YOUR GOAL –
Word for word, restate the entries below, but exclude the images.

DATASET RECORDS –

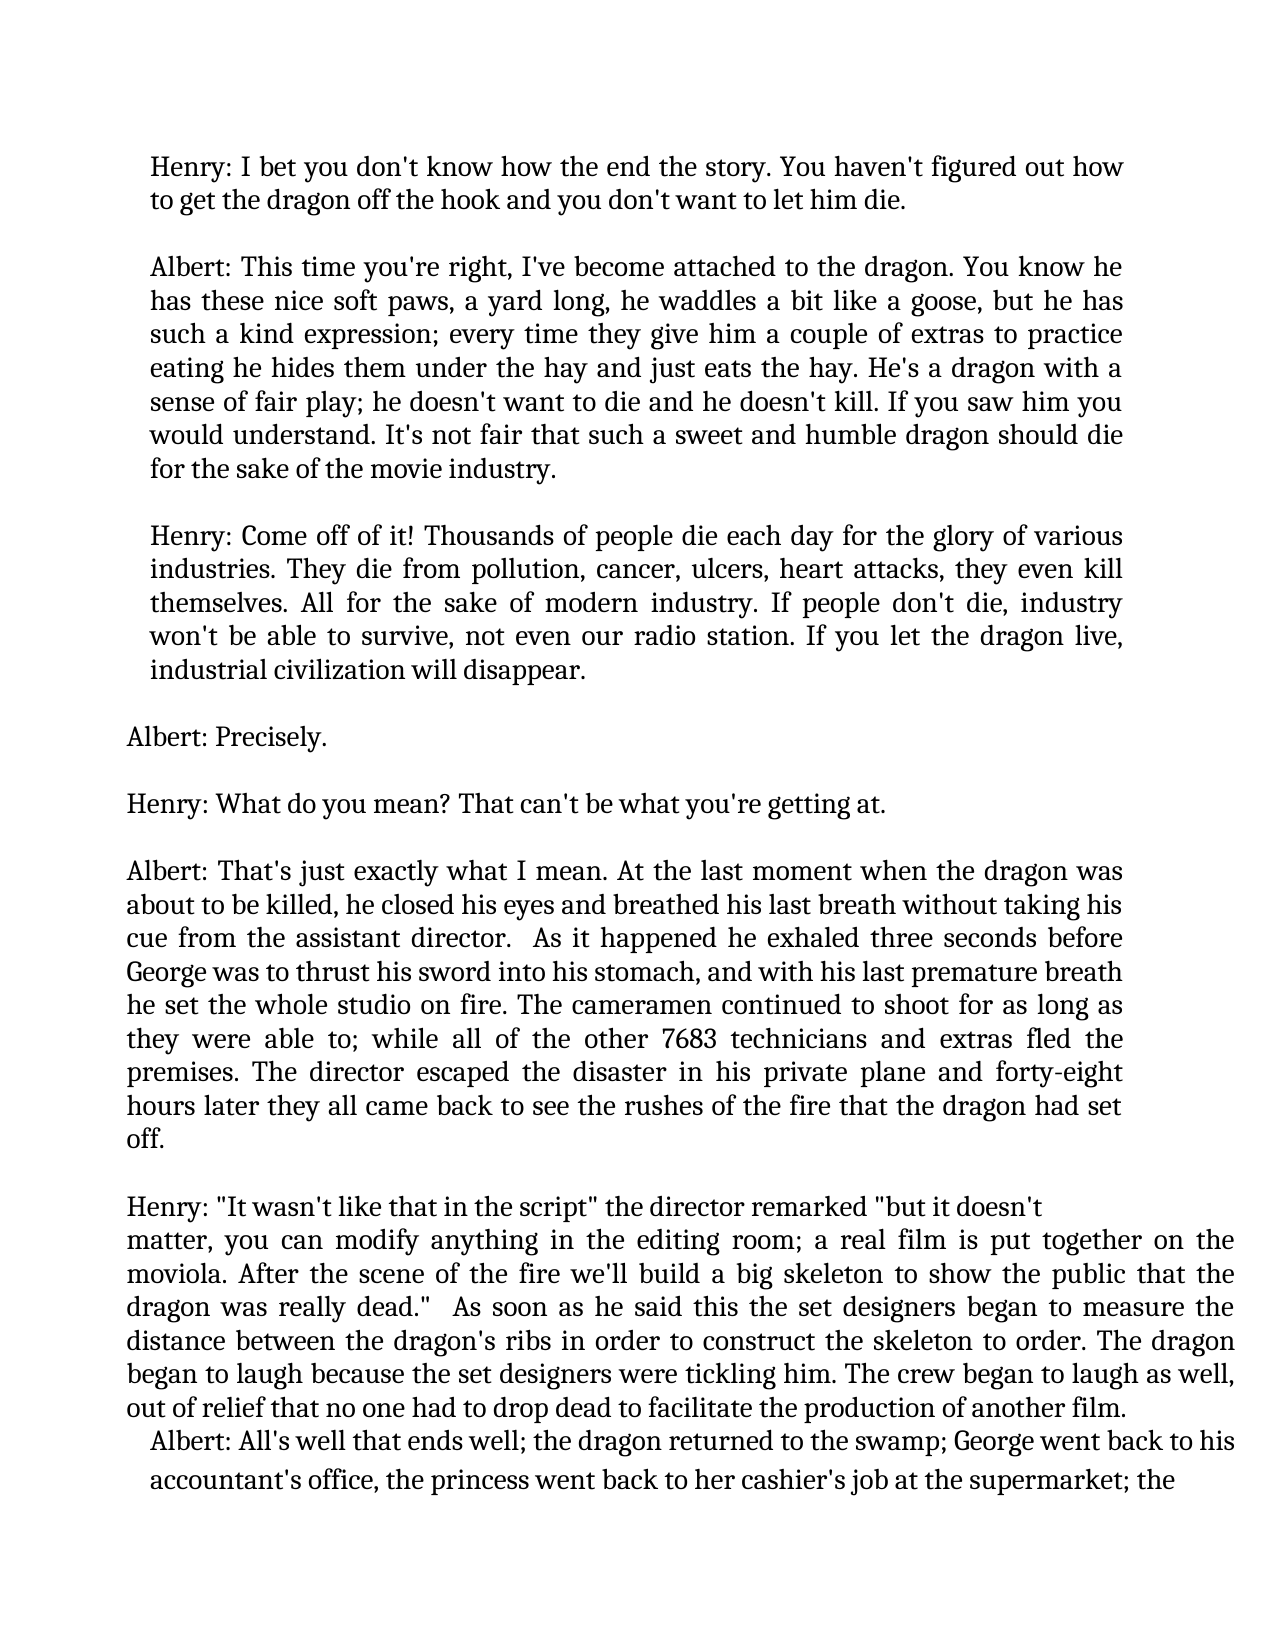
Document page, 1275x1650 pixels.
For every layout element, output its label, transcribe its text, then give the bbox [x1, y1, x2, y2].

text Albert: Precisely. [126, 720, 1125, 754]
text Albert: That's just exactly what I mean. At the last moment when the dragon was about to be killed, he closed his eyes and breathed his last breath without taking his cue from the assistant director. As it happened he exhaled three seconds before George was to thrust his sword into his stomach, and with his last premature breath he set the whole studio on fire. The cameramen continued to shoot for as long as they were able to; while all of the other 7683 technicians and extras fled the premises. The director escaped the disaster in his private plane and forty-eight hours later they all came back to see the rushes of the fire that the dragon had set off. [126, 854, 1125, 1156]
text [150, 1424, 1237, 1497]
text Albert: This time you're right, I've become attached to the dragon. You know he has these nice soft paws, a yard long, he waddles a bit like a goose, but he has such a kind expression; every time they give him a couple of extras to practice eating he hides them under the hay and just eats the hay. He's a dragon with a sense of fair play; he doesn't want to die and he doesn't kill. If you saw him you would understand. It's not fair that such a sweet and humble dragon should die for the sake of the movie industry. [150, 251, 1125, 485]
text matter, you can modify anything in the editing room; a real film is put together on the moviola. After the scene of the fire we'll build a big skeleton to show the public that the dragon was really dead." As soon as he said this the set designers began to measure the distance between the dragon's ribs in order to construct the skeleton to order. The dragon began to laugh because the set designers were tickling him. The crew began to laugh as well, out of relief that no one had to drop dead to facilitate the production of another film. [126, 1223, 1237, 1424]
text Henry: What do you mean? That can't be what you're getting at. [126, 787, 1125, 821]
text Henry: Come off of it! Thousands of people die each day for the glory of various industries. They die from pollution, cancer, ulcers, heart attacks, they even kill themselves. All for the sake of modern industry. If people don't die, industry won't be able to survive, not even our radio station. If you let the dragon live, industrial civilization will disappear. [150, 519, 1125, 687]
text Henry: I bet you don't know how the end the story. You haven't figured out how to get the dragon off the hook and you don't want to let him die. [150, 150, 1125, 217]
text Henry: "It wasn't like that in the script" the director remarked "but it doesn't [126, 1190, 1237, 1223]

WORKED SOLUTION –
Document page, 1275x1650 pixels.
For every layout element, output its label, transcribe its text, then give the bbox [x1, y1, x2, y2].

text Albert: Precisely. [126, 720, 1125, 754]
text Albert: That's just exactly what I mean. At the last moment when the dragon was about to be killed, he closed his eyes and breathed his last breath without taking his cue from the assistant director. As it happened he exhaled three seconds before George was to thrust his sword into his stomach, and with his last premature breath he set the whole studio on fire. The cameramen continued to shoot for as long as they were able to; while all of the other 7683 technicians and extras fled the premises. The director escaped the disaster in his private plane and forty-eight hours later they all came back to see the rushes of the fire that the dragon had set off. [126, 854, 1125, 1156]
text [150, 1424, 1237, 1497]
text Albert: This time you're right, I've become attached to the dragon. You know he has these nice soft paws, a yard long, he waddles a bit like a goose, but he has such a kind expression; every time they give him a couple of extras to practice eating he hides them under the hay and just eats the hay. He's a dragon with a sense of fair play; he doesn't want to die and he doesn't kill. If you saw him you would understand. It's not fair that such a sweet and humble dragon should die for the sake of the movie industry. [150, 251, 1125, 485]
text matter, you can modify anything in the editing room; a real film is put together on the moviola. After the scene of the fire we'll build a big skeleton to show the public that the dragon was really dead." As soon as he said this the set designers began to measure the distance between the dragon's ribs in order to construct the skeleton to order. The dragon began to laugh because the set designers were tickling him. The crew began to laugh as well, out of relief that no one had to drop dead to facilitate the production of another film. [126, 1223, 1237, 1424]
text Henry: What do you mean? That can't be what you're getting at. [126, 787, 1125, 821]
text Henry: Come off of it! Thousands of people die each day for the glory of various industries. They die from pollution, cancer, ulcers, heart attacks, they even kill themselves. All for the sake of modern industry. If people don't die, industry won't be able to survive, not even our radio station. If you let the dragon live, industrial civilization will disappear. [150, 519, 1125, 687]
text Henry: I bet you don't know how the end the story. You haven't figured out how to get the dragon off the hook and you don't want to let him die. [150, 150, 1125, 217]
text Henry: "It wasn't like that in the script" the director remarked "but it doesn't [126, 1190, 1237, 1223]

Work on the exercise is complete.